The client opened three separate escrow accounts to buy property; all had to be cancelled when Kittrell did not return her investment money. He made 11 interest payments totaling just over $7,000. The client spent $2,300 on escrow fees and storage charges for her personal property.

The client eventually sued Kittrell and won damages of $217,235, plus interest and costs of $61,000. The verdict found that Kittrell’s conduct involved malice, oppression or fraud. The court of appeal upheld the verdict, finding that Kittrell lived on an eight-acre equestrian estate appraised at $2.9 million, owned an airplane worth $125,000 and an Arizona ranch valued at $700,000 and leased a Mercedes and a Lincoln. Although Kittrell conceded that he made several hundred thousand dollars in deposits into his bank account, he testified that his assets were encumbered for more than their value.

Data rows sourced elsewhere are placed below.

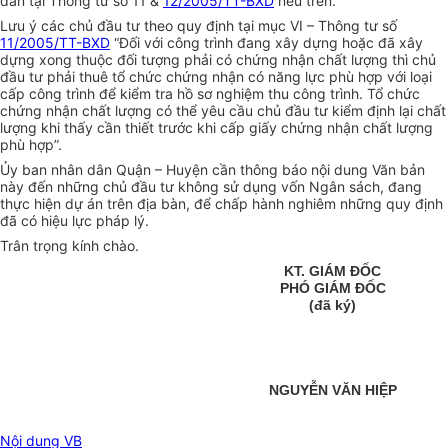
dẫn tại Thông tư số 11 &
12/2005/TT-BXD
nêu trên.
Lưu ý các chủ đầu tư theo quy định tại mục VI – Thông tư số
11/2005/TT-BXD
“Đối với công trình đang xây dựng hoặc đã xây
dựng xong thuộc đối tượng phải có chứng nhận chất lượng thì chủ
đầu tư phải thuê tổ chức chứng nhận có năng lực phù hợp với loại
cấp công trình để kiểm tra hồ sơ nghiệm thu công trình. Tổ chức
chứng nhận chất lượng có thể yêu cầu chủ đầu tư kiểm định lại chất
lượng khi thấy cần thiết trước khi cấp giấy chứng nhận chất lượng
phù hợp”.
Ủy ban nhân dân Quận – Huyện cần thông báo nội dung Văn bản
này đến những chủ đầu tư không sử dụng vốn Ngân sách, đang
thực hiện dự án trên địa bàn, để chấp hành nghiêm những quy định
đã có hiệu lực pháp lý.
Trân trọng kính chào.
KT. GIÁM ĐỐC
PHÓ GIÁM ĐỐC
(đã ký)
NGUYỄN VĂN HIỆP
Nội dung VB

He contended that his assets have been foreclosed or sold in bankruptcy, his law practice income yielded about $100,000 in 1996 and 1997, and he claims he paid the client $18,200 and that his insurer paid her as well.

The hearing judge found, and the review department agreed, that Kittrell entered into a business transaction with his client that was not fair and reasonable and that he failed to advise the woman to seek independent legal advice. The judge also determined that the transaction placed Kittrell in a position adverse to his client.

The review department rejected Kittrell’s arguments that the hearing judge’s findings should be reversed. “Sadly, this case stands with too many others as an example of an attorney’s preference of his personal interests in manifest disregard of the interest of his client,” wrote review Judge Ronald Stovitz.

In mitigation, Kittrell practiced for 24 years without a record of discipline.